ASUS Z97-PLUS BoardView | ASUS Z97-PLUS Schematic Circuit Diagram | ASUS Z97-PLUS Review
In terms of price, the Z97M-Plus is the most affordable Z97 mATX board from Asus. You'd be mistaken, however, since the $170 Gryphon and the $220 Maximus VII Gene are the other two. The Z97M-Plus, which retails for $135, is at the upper end of the mainstream pricing range. It is inevitable that the new ASRock Z97M OC Formula will be compared to the old ASRock Z97M OC Formula because of the same pricing. Let's take a look at how the Plus compares to the rest of the field.
ASUS Z97-PLUS Review
The Z97M Plus seems a little plain compared to the other boards we've seen lately, thanks to the lack of any eye-catching colors. The only color on the grey/blackboard is the gold accents on the VRM and the CPU heat sinks. I granted the OCF a few style points for its bright colors last time around. I award the Plus the same empty points for not treating me like a squirrel and hoping that fashionable anodizing would influence my decision. I'm stumped. To me, flashy colors don't signify anything when they're obscured by a thick metal plate. To win my respect, a board merely needs a strong feature set at a reasonable price.
Asus has thrown in a few goodies that we haven't seen on the prior ASRock versions, but the board architecture is simple. As usual, the 8-pin EPS power socket and two 4-pin fan headers are located on the top of the board. The CPU, GPU, and BCLK may all be overclocked, or the GPU Boost option can be turned off. Position one established a tiered CPU multiplier of 46, 45, and 44 dependent on core use with this motherboard and CPU. A hard CPU multiplier of 36 and 125 MHz BCLK were set in position two to achieve an overclock of 4.45 GHz on the CPU. At 1.328V and 1.288, the VCore settings were left on automatic. The GPU was unaffected by either. Since the current generation of dynamic GPU clock and fan control technologies (and my testbed has an R9 290X), I'm not sure how useful this functionality will be for GPU users.
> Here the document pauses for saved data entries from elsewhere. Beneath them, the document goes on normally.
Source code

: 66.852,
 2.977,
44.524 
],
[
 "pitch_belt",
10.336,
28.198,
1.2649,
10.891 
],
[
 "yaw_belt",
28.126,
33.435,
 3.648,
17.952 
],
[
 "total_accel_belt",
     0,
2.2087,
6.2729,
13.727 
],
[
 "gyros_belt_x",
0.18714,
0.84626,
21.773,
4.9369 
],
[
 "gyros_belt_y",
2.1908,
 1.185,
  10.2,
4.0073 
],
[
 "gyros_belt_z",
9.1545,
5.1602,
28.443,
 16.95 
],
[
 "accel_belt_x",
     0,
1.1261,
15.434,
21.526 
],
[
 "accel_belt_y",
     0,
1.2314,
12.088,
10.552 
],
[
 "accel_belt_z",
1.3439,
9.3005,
The MemOK button at the upper right is another addition. To discover appropriate RAM values, the board performs a series of tests by pressing and holding the button. It's a handy tool to have when you're trying to recover from excessive overclocking or just want to get a sense of the bottom limits of your RAM. In addition to the PCIe slots, the RAM slots include a permanent latch on the bottom. If you're installing a GPU in the top slot, this should be a need for any mATX board (the backplate on the 290X I use touches the RAM latches on most mATX boards). The ASRock boards' RAM slots are a little closer to the CPU socket than the Gigabyte boards' RAM slots are. I was able to utilize the first RAM slot with my test RAM, however, it was rubbing against the fan of the CPU cooler.
Six SATA ports, a 24-pin ATX power socket, and a USB 3.0 header are all found on this site. Ports three through six of the SATA bus are forward-facing, however, the first and second SATA ports are not. Because ports one and two are the most common, I don't see why Asus would do this. A socketed BIOS chip may be found in the lower right-hand corner of the system casing.
A second 4-pin fan header and an M.2 socket are located above the first PCIe slot in the expansion card space. As a result, this is our recommended position for the SSD. Both SATA and PCIe modes are supported by the Plus. Slots 5 and 6 on the SATA bus share lanes with SATA port 5 and M.2 on the bottom. The Plus features two PCIe slots that are 16x in length. The 3.0 x16 has a grey top, whereas the 2.0 x4 has a blue bottom. There are two old PCI slots in the middle. The standard assortment of headers may be found at the board's bottom border. In this order, left to right: HD audio, TPM, parallel, SP/PDIF, serial, three USB 2.0, clean CMOS, and front panel (needs an extra break-out card).
In comparison to the OCF, the back I/O panel is somewhat minimal. There is still a PS/2 connector, but just two USB 2.0 connections for devices. VGA, DVI-D, and HDMI all output video in the same way. There is no eSATA port on the Plus model. An Intel I218-V gigabit controller is in charge of networking. 3.5mm jacks are included in place of TOSLINK, although this isn't a deal-breaker. Real-time 5.1 encoding with Dolby Digital Live and DTS-Connect is not supported since the Plus employs an ALC887 audio chip. As a result, there will be no 5.1 surround sound in the game. You can only obtain pre-encoded feeds like movies with 5.1 audio via this board. The audio output on modern HTPCs will almost certainly be HDMI rather than the fiber optic connections used in previous models.
The contents of the package are essentially identical to those of other mATX boards. a backplate shield and an instruction manual are all included in the box. At 16 inches, the SATA cables are on the shorter end of the size spectrum (40.5 cm). Z boards should come with four SATA cables like their predecessors, and this is no exception. Unlike the OCF, an M.2 slot does not need any wires.